Rewrite the lines from the one containing "2.28.2 catalogue (DETECT_THRESH" through the one containing "[instrumental pixel values]", putting "red" in place of "green" and keeping everything else the same.

%%

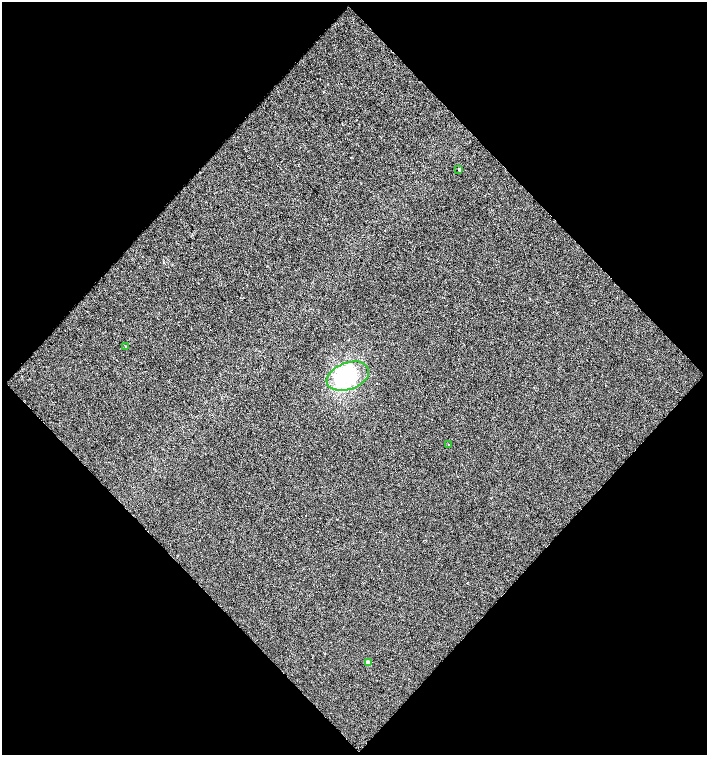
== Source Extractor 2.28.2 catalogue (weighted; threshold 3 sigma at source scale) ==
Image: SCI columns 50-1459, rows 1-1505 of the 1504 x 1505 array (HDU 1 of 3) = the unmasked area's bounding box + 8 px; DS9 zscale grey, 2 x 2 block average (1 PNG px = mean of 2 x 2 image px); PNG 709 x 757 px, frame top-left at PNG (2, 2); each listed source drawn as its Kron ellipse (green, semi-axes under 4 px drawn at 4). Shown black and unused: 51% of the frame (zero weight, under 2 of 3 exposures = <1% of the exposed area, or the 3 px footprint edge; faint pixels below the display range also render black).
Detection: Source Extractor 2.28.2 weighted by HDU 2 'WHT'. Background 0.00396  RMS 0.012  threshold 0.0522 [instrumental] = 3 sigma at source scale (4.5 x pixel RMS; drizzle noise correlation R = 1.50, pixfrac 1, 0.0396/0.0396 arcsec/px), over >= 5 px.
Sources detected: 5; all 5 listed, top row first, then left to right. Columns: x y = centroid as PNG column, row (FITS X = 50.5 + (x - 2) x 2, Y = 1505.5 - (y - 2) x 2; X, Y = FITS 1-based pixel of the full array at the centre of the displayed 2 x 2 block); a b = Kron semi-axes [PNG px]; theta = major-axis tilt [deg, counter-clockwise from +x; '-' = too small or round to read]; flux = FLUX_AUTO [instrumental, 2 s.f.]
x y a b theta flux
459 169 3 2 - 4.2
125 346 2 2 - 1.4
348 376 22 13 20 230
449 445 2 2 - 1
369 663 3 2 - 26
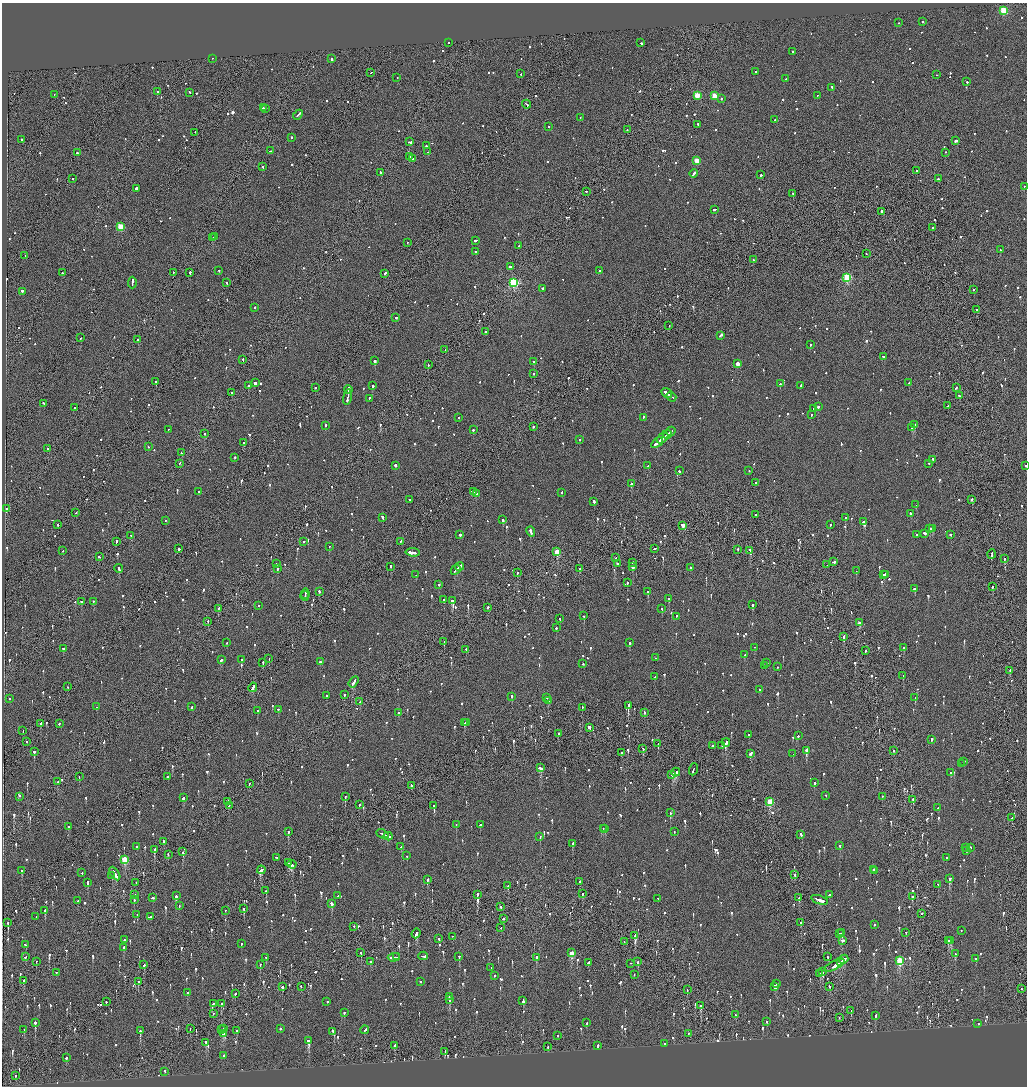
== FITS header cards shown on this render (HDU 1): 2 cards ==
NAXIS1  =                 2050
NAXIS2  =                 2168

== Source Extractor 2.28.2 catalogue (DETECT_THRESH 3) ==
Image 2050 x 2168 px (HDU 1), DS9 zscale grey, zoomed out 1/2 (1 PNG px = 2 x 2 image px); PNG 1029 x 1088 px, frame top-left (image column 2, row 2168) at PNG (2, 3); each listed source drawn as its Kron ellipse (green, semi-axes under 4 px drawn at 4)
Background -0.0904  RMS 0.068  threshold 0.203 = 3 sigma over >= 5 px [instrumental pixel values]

%%
%%

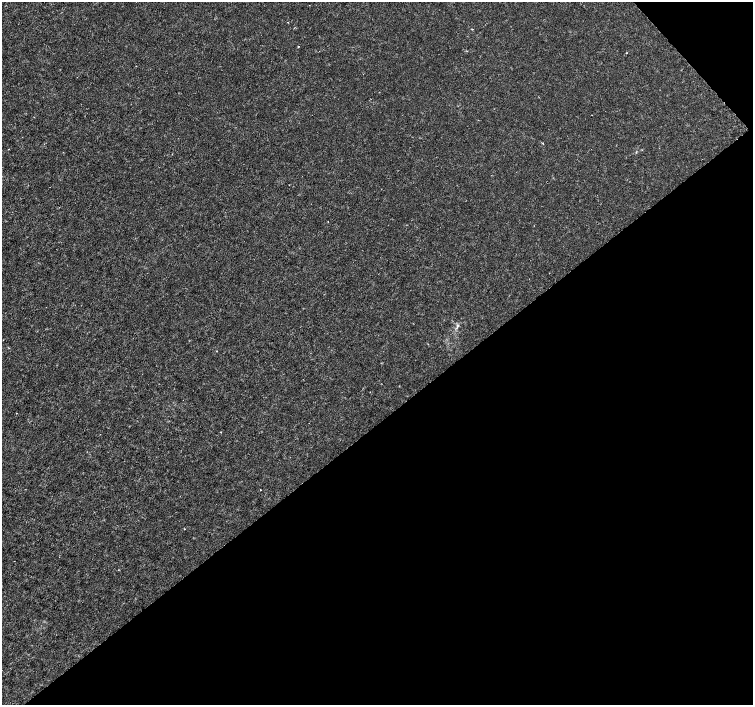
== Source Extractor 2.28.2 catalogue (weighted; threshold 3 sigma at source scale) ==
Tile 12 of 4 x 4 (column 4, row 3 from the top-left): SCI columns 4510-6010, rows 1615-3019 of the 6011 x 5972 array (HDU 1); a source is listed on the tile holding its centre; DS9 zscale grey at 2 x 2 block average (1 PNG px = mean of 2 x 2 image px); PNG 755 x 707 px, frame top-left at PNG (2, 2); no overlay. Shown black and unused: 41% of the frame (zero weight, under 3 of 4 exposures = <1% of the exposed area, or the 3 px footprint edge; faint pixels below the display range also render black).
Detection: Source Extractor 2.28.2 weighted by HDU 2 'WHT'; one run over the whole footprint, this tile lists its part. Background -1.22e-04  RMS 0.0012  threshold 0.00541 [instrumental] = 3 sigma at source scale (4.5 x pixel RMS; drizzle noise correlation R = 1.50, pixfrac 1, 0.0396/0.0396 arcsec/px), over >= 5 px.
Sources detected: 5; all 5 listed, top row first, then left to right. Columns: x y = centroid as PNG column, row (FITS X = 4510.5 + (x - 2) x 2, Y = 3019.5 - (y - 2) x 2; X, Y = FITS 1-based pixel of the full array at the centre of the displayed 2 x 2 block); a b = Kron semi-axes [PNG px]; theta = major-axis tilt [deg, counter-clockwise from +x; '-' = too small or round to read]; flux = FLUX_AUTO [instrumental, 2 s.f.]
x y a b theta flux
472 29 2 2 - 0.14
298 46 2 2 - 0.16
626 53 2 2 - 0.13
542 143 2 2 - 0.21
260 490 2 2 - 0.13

%%

• **Reply to the task**
== Source Extractor 2.28.2 catalogue (DETECT_THRESH 3) ==
Image 2050 x 2168 px (HDU 1), DS9 zscale grey, zoomed out 1/2 (1 PNG px = 2 x 2 image px); PNG 1029 x 1088 px, frame top-left (image column 2, row 2168) at PNG (2, 3); each listed source drawn as its Kron ellipse (red, semi-axes under 4 px drawn at 4)
Background -0.0904  RMS 0.068  threshold 0.203 = 3 sigma over >= 5 px [instrumental pixel values]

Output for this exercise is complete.